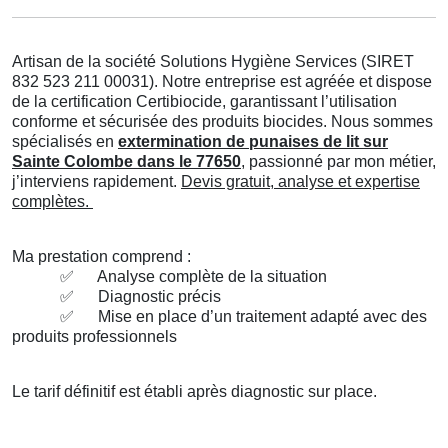
Artisan de la société Solutions Hygiène Services (SIRET
832 523 211 00031). Notre entreprise est agréée et dispose
de la certification Certibiocide, garantissant l’utilisation
conforme et sécurisée des produits biocides. Nous sommes
spécialisés en
extermination de punaises de lit sur
Sainte Colombe dans le 77650
, passionné par mon métier,
j’interviens rapidement.
Devis gratuit, analyse et expertise
complètes.
Ma prestation comprend :
✅
Analyse complète de la situation
✅
Diagnostic précis
✅
Mise en place d’un traitement adapté avec des
produits professionnels
Le tarif définitif est établi après diagnostic sur place.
--------------------------------------------------
Among the entries, find every line holding "place" and return it.

Task response:
Mise en place d’un traitement adapté avec des
Le tarif définitif est établi après diagnostic sur place.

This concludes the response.